[What you have to do]
Reproduce the lines of each record below verbatim, keeping their original order.
*** Opening Information provided ***
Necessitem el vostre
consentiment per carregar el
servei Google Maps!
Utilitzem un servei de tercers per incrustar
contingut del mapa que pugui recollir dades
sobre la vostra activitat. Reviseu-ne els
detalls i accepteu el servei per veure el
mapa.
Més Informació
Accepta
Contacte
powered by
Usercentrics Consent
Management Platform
*** Closing Information provided ***
[Exercise answer]
Necessitem el vostre
consentiment per carregar el
servei Google Maps!
Utilitzem un servei de tercers per incrustar
contingut del mapa que pugui recollir dades
sobre la vostra activitat. Reviseu-ne els
detalls i accepteu el servei per veure el
mapa.
Més Informació
Accepta
Contacte
powered by
Usercentrics Consent
Management Platform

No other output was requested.